====== DATA IN THIS EXERCISE ======

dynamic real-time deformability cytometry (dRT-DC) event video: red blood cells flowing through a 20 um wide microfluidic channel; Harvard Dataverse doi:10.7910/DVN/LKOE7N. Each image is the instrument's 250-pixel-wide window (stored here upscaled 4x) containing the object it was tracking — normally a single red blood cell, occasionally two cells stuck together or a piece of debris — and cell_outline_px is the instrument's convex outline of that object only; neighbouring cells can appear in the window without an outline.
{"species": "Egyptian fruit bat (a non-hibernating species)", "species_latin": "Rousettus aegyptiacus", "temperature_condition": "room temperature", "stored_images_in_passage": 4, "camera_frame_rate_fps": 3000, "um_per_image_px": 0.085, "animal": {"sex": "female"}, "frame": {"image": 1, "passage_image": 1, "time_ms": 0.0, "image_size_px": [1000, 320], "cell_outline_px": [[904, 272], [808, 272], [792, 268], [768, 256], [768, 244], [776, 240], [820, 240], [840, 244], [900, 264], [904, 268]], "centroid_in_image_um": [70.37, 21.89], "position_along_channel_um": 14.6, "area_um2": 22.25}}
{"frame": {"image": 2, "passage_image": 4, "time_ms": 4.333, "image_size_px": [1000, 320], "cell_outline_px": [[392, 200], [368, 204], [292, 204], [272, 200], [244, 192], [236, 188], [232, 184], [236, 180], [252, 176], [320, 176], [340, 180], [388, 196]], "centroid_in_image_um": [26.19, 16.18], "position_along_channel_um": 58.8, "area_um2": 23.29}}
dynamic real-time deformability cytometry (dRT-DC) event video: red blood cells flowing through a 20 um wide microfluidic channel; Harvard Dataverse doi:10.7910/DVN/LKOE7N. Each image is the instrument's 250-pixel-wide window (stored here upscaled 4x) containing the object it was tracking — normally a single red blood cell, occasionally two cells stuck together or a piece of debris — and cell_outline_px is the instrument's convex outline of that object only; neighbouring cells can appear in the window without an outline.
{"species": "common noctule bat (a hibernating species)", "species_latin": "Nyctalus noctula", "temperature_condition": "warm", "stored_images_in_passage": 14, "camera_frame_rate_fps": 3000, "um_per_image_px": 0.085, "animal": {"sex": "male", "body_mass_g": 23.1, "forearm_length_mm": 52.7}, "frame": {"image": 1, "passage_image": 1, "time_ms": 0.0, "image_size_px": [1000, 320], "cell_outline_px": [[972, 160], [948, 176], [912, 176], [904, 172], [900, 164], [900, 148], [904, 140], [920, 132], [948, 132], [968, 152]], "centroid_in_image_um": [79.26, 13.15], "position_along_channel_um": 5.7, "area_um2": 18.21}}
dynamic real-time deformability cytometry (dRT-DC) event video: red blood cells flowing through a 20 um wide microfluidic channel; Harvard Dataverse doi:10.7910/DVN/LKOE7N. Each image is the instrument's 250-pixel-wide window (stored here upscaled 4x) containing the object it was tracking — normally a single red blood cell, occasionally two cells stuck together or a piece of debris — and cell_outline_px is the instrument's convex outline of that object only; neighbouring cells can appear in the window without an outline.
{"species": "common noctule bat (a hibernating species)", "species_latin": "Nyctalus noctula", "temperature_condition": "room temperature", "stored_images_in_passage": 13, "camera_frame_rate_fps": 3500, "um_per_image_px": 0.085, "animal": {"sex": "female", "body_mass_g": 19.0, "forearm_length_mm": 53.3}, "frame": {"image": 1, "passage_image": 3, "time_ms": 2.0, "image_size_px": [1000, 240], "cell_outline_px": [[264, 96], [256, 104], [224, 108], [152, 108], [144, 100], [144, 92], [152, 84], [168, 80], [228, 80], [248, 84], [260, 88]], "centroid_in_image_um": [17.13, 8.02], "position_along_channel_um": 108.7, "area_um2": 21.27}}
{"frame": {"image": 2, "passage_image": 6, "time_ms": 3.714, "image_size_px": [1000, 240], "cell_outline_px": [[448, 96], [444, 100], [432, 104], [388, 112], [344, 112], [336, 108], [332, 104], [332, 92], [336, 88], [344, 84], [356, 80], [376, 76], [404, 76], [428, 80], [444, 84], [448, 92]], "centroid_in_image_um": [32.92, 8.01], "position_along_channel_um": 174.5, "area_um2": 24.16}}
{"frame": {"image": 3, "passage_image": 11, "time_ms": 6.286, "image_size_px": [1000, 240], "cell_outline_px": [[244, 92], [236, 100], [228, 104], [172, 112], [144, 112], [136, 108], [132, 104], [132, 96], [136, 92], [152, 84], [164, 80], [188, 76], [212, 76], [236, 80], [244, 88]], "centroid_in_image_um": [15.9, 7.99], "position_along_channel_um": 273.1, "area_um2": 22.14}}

======

**STATED TASK**
All the entries above need to be reproduced exactly.

**TASK ANSWER**
dynamic real-time deformability cytometry (dRT-DC) event video: red blood cells flowing through a 20 um wide microfluidic channel; Harvard Dataverse doi:10.7910/DVN/LKOE7N. Each image is the instrument's 250-pixel-wide window (stored here upscaled 4x) containing the object it was tracking — normally a single red blood cell, occasionally two cells stuck together or a piece of debris — and cell_outline_px is the instrument's convex outline of that object only; neighbouring cells can appear in the window without an outline.
{"species": "Egyptian fruit bat (a non-hibernating species)", "species_latin": "Rousettus aegyptiacus", "temperature_condition": "room temperature", "stored_images_in_passage": 4, "camera_frame_rate_fps": 3000, "um_per_image_px": 0.085, "animal": {"sex": "female"}, "frame": {"image": 1, "passage_image": 1, "time_ms": 0.0, "image_size_px": [1000, 320], "cell_outline_px": [[904, 272], [808, 272], [792, 268], [768, 256], [768, 244], [776, 240], [820, 240], [840, 244], [900, 264], [904, 268]], "centroid_in_image_um": [70.37, 21.89], "position_along_channel_um": 14.6, "area_um2": 22.25}}
{"frame": {"image": 2, "passage_image": 4, "time_ms": 4.333, "image_size_px": [1000, 320], "cell_outline_px": [[392, 200], [368, 204], [292, 204], [272, 200], [244, 192], [236, 188], [232, 184], [236, 180], [252, 176], [320, 176], [340, 180], [388, 196]], "centroid_in_image_um": [26.19, 16.18], "position_along_channel_um": 58.8, "area_um2": 23.29}}
dynamic real-time deformability cytometry (dRT-DC) event video: red blood cells flowing through a 20 um wide microfluidic channel; Harvard Dataverse doi:10.7910/DVN/LKOE7N. Each image is the instrument's 250-pixel-wide window (stored here upscaled 4x) containing the object it was tracking — normally a single red blood cell, occasionally two cells stuck together or a piece of debris — and cell_outline_px is the instrument's convex outline of that object only; neighbouring cells can appear in the window without an outline.
{"species": "common noctule bat (a hibernating species)", "species_latin": "Nyctalus noctula", "temperature_condition": "warm", "stored_images_in_passage": 14, "camera_frame_rate_fps": 3000, "um_per_image_px": 0.085, "animal": {"sex": "male", "body_mass_g": 23.1, "forearm_length_mm": 52.7}, "frame": {"image": 1, "passage_image": 1, "time_ms": 0.0, "image_size_px": [1000, 320], "cell_outline_px": [[972, 160], [948, 176], [912, 176], [904, 172], [900, 164], [900, 148], [904, 140], [920, 132], [948, 132], [968, 152]], "centroid_in_image_um": [79.26, 13.15], "position_along_channel_um": 5.7, "area_um2": 18.21}}
dynamic real-time deformability cytometry (dRT-DC) event video: red blood cells flowing through a 20 um wide microfluidic channel; Harvard Dataverse doi:10.7910/DVN/LKOE7N. Each image is the instrument's 250-pixel-wide window (stored here upscaled 4x) containing the object it was tracking — normally a single red blood cell, occasionally two cells stuck together or a piece of debris — and cell_outline_px is the instrument's convex outline of that object only; neighbouring cells can appear in the window without an outline.
{"species": "common noctule bat (a hibernating species)", "species_latin": "Nyctalus noctula", "temperature_condition": "room temperature", "stored_images_in_passage": 13, "camera_frame_rate_fps": 3500, "um_per_image_px": 0.085, "animal": {"sex": "female", "body_mass_g": 19.0, "forearm_length_mm": 53.3}, "frame": {"image": 1, "passage_image": 3, "time_ms": 2.0, "image_size_px": [1000, 240], "cell_outline_px": [[264, 96], [256, 104], [224, 108], [152, 108], [144, 100], [144, 92], [152, 84], [168, 80], [228, 80], [248, 84], [260, 88]], "centroid_in_image_um": [17.13, 8.02], "position_along_channel_um": 108.7, "area_um2": 21.27}}
{"frame": {"image": 2, "passage_image": 6, "time_ms": 3.714, "image_size_px": [1000, 240], "cell_outline_px": [[448, 96], [444, 100], [432, 104], [388, 112], [344, 112], [336, 108], [332, 104], [332, 92], [336, 88], [344, 84], [356, 80], [376, 76], [404, 76], [428, 80], [444, 84], [448, 92]], "centroid_in_image_um": [32.92, 8.01], "position_along_channel_um": 174.5, "area_um2": 24.16}}
{"frame": {"image": 3, "passage_image": 11, "time_ms": 6.286, "image_size_px": [1000, 240], "cell_outline_px": [[244, 92], [236, 100], [228, 104], [172, 112], [144, 112], [136, 108], [132, 104], [132, 96], [136, 92], [152, 84], [164, 80], [188, 76], [212, 76], [236, 80], [244, 88]], "centroid_in_image_um": [15.9, 7.99], "position_along_channel_um": 273.1, "area_um2": 22.14}}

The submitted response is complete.